CNM Ingenuity Receives Grant to Advance a National Learning and Employment Record (LER) Infrastructure for Skills-based Credentialing and Hiring

The LER infrastructure will provide students and employees with more insight and control over their educational, skills, and employment records, making it easier for them to navigate their careers and find good jobs. It will also provide employers the ability to connect with people and find the most qualified candidates for their open jobs.
November 29, 2021

In the current job market applicants are usually asked to provide a resume that lists the basics of their qualifications including college degrees and past work experience. The applicants hope this simple and outdated tool communicates their skills effectively enough for them to make it to an interview round. On the other side, employers do their best to pick through resume information to find what appears to be the best candidates.

It’s an inefficient system and one that CNM Ingenuity is now helping to improve. Thanks to a grant from Walmart, CNM will be researching several independent efforts underway in order to build a model for creating a National Learner and Employment Records (LER) infrastructure enabling the exchange of skills-based digital records that facilitate more efficient pathways from learning to earning.

An LER is more efficient and secure for both employers and job-seekers because it uses blockchain to provide security, trust, and transparency. Blockchain allows for independent verification of all the credentials put forth by an individual and allows for significantly more detail than a typical resume. For example, students and employees can list specific hard and soft skills as well as trainings and certifications instead of just degrees and past employers.

Conversely, employers can search LERs to find exact skills and work experience, and can be confident that the information is accurate. In addition, blockchain provides a trusted environment that allows an individual to control their information and determine who gets to see it and use it.

“At CNM we know how important it is to be able to match the educational goals of individuals with career pathways that will lead to quality life outcomes. We also know that it is critical to help employers find the talent they need to prosper as businesses,” says CNM President Tracy Hartzler. “We are very excited to have this opportunity to collaborate with many other regional and national partners in advancing a skills-based digital credentialing system that will connect learners and employers more effectively and efficiently.”

More broadly, a national LER system will also have important impacts on equity. People who are not able to complete a four-year degree but can complete a skills course such as CNM’s Deep Dive Coding bootcamps will be able to use the LER system to advertise and elevate their credentials and improve their marketability.

“Doing away with a system where a degree is the only way to signal your skills will open up a much more diverse pipeline of workers,” says Erica Barreiro, CNM’s Future of Work Strategist and one of the grant leads. “In a state like New Mexico where we’ve long had issues in terms of access to job mobility amongst our population, there are a lot of people who stand to benefit.”

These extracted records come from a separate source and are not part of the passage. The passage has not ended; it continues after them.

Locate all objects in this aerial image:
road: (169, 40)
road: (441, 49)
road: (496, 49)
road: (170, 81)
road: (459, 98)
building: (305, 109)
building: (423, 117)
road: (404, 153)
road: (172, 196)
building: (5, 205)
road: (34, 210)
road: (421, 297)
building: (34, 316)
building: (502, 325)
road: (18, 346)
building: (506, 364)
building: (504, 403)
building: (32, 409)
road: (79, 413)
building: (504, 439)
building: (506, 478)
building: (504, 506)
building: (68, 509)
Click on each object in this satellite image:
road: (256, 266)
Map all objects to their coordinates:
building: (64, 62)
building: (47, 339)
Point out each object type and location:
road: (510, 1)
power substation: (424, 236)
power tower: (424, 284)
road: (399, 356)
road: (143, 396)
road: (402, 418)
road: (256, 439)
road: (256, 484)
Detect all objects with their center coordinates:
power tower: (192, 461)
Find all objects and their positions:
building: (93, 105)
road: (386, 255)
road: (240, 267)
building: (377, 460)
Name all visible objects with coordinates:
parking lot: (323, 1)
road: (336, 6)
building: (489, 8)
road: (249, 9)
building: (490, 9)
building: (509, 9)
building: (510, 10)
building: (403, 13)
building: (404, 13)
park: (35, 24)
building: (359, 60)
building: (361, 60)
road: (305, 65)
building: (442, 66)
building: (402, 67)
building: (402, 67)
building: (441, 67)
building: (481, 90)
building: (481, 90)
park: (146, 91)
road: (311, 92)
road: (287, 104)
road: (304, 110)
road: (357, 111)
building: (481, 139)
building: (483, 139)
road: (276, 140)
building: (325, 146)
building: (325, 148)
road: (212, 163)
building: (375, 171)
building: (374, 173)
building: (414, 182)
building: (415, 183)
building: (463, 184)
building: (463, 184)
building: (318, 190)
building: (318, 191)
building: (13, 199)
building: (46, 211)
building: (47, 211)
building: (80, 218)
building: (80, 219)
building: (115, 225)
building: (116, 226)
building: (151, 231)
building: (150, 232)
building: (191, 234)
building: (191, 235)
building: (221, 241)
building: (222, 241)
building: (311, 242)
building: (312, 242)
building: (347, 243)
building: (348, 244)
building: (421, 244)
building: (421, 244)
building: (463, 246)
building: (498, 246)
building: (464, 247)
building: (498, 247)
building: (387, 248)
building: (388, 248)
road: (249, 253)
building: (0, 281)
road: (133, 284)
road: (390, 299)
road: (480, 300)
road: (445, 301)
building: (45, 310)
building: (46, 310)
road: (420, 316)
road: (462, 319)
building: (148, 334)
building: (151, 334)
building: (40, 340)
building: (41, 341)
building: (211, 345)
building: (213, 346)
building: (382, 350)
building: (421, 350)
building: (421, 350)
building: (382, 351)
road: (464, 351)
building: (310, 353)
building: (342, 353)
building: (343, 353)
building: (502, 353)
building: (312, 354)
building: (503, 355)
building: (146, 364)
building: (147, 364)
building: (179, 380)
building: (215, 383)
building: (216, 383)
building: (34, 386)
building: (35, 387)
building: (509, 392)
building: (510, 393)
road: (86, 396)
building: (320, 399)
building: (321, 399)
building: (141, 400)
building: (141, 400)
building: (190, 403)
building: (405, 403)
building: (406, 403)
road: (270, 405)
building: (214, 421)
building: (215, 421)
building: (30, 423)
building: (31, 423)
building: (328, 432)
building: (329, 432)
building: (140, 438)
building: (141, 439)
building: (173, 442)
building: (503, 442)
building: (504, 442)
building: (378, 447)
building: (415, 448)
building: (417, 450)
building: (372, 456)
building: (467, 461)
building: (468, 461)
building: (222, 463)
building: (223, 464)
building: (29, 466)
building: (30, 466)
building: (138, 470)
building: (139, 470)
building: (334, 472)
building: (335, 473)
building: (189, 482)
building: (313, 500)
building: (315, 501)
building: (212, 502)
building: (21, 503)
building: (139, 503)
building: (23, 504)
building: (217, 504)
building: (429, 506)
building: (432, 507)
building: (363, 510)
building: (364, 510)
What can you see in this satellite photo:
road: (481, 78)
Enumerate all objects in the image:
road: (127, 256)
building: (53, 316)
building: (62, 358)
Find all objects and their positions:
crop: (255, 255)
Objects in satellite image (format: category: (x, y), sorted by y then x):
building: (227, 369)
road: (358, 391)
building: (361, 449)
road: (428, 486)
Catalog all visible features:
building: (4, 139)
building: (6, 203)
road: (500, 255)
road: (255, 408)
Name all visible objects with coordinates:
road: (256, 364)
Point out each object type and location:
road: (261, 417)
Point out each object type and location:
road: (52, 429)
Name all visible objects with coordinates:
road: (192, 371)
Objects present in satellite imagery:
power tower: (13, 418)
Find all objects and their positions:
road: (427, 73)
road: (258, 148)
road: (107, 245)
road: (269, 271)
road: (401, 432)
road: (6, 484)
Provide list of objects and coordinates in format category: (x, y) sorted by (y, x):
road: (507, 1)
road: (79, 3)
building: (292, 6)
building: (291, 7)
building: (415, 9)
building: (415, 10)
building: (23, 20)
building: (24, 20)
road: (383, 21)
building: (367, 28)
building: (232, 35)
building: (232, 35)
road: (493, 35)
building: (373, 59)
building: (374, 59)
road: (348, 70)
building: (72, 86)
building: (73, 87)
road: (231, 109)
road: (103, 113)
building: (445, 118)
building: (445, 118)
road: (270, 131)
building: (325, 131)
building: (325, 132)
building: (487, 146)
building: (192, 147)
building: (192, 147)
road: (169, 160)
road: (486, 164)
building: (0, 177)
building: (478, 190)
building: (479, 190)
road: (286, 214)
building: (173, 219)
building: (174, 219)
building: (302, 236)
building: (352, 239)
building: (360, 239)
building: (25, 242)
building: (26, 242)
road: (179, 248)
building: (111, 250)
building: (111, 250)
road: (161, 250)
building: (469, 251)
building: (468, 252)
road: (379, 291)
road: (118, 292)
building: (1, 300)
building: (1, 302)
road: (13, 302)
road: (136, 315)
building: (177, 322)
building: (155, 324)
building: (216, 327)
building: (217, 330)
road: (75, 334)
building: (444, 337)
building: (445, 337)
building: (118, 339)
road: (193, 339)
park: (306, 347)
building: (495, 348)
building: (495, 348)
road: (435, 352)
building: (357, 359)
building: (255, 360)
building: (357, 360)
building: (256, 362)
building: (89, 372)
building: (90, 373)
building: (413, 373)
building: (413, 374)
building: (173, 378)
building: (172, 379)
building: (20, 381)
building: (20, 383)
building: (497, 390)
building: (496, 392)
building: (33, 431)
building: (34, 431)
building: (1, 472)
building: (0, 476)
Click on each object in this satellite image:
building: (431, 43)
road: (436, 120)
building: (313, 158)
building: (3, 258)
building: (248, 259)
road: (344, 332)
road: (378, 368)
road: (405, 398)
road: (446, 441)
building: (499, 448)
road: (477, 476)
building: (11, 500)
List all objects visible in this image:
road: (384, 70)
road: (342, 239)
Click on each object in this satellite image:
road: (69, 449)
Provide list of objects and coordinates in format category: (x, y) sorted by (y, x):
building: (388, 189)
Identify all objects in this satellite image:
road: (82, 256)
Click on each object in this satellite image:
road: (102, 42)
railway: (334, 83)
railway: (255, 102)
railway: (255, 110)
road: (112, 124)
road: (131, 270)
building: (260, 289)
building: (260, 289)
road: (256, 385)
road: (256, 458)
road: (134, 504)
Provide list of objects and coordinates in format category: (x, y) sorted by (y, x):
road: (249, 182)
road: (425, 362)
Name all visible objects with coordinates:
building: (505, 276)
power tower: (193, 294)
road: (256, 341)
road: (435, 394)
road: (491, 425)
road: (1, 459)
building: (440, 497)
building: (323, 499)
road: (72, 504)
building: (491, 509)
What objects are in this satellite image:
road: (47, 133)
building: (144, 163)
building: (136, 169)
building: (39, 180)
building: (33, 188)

CNM is perfectly positioned to lead the grant because of the college’s history with both blockchain and equity. The college was the first among community colleges to offer blockchain-verified diplomas, will soon be offering a wide variety of blockchain classes, and will be developing a blockchain center to harness the technology in a way that benefits programs across the college.

Critical to the successful development of a National LER is interoperability, or the exchange and readability of data from and across multiple technology systems. That’s why CNM Ingenuity will be collaborating with a number of experts in this national project, including IBM Consulting, IBM’s consulting and global professional services business, which co-developed a blockchain-based platform that manages the exchange of skills-based credentials; SOLID, a company that’s using blockchain to help military members verify their skills so they can find civilian employment after leaving the armed forces; Randa, which is enabling teachers to use a digital wallet to verify everything from their credentials to their lesson plans; Public Consulting Group who is leading North Dakota’s state-wide efforts on deploying K-12 blockchain learner records; and Western Governors University, a national higher education leader in building a skills-based learning and work ecosystem.

“With a focus on interoperability, CNM’s project can advance the overall learning and employment records ecosystem,” says Sean Murphy, Senior Manager of Opportunity at Walmart. “Our investment in this effort is based on our belief that building educational and career pathways based on skills will open up opportunities for all.”

CNM Ingenuity will be publishing a report from this research in April 2022, which lays out a roadmap for educational providers, state and federal officials, and businesses to build the infrastructure needed for an interoperable National LER system.

“Once we can demonstrate how this will work and show evidence of the positive impacts it will have for all of these stakeholders, including learners, we will be able to accelerate an adoption of these technologies that will better position us for the future of work,” Barreiro says.